BEGIN Records shown
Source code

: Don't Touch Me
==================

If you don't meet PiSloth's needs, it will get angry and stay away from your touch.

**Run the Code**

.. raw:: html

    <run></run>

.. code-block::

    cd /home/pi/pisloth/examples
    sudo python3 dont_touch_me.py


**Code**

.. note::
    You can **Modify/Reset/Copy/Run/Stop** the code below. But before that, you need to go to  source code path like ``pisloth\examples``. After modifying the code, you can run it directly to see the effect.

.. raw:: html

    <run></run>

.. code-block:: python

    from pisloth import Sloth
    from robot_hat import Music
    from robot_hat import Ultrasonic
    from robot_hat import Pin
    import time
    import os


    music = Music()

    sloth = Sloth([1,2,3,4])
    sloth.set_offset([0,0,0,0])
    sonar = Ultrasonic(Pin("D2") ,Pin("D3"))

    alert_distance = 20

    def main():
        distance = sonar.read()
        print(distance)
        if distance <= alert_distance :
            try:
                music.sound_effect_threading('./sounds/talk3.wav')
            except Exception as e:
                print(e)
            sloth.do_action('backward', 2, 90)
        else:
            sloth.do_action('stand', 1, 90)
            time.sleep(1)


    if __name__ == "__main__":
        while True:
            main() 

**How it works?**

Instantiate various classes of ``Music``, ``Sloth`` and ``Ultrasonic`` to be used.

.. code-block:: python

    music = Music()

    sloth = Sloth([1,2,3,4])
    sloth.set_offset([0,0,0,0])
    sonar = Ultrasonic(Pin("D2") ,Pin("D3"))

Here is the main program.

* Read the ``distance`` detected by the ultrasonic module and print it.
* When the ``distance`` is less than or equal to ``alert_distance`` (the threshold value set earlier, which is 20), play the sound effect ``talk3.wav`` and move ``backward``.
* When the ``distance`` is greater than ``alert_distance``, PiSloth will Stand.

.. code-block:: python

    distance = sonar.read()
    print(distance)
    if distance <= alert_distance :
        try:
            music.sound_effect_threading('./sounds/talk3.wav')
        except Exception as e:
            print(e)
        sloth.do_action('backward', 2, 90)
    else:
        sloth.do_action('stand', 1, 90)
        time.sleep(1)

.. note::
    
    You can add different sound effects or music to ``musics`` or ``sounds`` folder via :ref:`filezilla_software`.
END Records shown
BEGIN Records shown
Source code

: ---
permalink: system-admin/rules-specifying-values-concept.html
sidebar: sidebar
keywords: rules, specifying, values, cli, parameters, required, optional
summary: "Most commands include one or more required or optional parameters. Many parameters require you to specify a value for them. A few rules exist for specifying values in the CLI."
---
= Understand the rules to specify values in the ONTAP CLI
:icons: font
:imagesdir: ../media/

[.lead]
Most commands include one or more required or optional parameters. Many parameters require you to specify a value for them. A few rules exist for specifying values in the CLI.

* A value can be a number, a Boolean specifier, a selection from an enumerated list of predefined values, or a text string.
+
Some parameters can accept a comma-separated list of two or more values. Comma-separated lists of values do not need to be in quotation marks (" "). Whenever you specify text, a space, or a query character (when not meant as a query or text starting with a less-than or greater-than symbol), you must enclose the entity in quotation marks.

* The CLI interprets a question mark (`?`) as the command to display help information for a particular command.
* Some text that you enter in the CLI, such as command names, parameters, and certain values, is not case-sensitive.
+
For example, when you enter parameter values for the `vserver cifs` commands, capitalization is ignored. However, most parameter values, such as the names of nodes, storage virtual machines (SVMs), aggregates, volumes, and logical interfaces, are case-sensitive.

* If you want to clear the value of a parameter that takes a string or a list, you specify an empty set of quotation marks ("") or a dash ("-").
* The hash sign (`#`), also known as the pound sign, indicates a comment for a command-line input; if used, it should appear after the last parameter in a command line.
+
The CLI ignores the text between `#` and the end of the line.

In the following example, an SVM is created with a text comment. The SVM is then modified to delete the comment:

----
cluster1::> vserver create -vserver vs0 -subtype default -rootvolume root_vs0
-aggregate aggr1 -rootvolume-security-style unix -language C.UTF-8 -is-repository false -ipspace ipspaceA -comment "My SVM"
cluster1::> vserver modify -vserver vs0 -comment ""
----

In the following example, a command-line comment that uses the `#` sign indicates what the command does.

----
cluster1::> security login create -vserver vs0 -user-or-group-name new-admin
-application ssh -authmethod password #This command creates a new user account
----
END Records shown
BEGIN Records shown
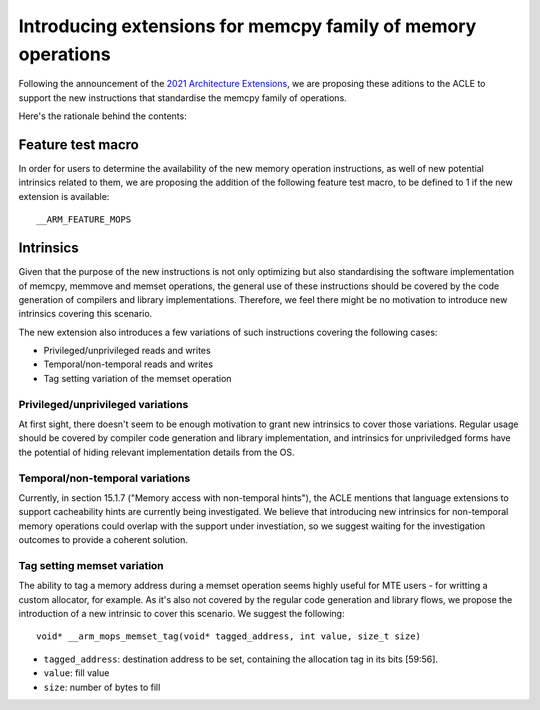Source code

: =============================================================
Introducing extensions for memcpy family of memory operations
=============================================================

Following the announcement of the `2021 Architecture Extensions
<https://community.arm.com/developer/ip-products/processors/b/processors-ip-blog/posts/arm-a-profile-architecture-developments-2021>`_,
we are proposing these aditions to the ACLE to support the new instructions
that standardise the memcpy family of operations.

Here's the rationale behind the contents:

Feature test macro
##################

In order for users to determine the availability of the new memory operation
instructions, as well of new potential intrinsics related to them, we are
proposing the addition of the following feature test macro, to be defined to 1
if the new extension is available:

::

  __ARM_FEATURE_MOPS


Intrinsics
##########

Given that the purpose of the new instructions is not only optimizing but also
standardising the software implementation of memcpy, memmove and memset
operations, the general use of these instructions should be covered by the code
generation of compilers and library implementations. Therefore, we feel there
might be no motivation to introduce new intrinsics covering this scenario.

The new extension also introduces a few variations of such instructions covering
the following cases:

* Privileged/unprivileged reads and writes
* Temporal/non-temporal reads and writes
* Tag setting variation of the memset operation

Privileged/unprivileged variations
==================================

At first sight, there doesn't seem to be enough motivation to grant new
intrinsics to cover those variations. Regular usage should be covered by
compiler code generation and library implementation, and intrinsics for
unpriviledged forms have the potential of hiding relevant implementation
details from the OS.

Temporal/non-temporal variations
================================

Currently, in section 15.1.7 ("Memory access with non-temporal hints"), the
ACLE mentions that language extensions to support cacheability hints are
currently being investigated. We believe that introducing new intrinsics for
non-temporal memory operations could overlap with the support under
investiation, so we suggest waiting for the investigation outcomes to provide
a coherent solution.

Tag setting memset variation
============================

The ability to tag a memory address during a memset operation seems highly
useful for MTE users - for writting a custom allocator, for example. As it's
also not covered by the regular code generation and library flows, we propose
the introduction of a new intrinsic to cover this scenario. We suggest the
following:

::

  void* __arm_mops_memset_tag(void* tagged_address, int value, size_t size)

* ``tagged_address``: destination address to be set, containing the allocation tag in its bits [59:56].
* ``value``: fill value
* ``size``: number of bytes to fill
END Records shown
[Prompt]:
Could you return exactly the lines above from the line with "also not covered" to the line with "bytes to fill", both included, and nothing else?

[Task response]:
also not covered by the regular code generation and library flows, we propose
the introduction of a new intrinsic to cover this scenario. We suggest the
following:

::

  void* __arm_mops_memset_tag(void* tagged_address, int value, size_t size)

* ``tagged_address``: destination address to be set, containing the allocation tag in its bits [59:56].
* ``value``: fill value
* ``size``: number of bytes to fill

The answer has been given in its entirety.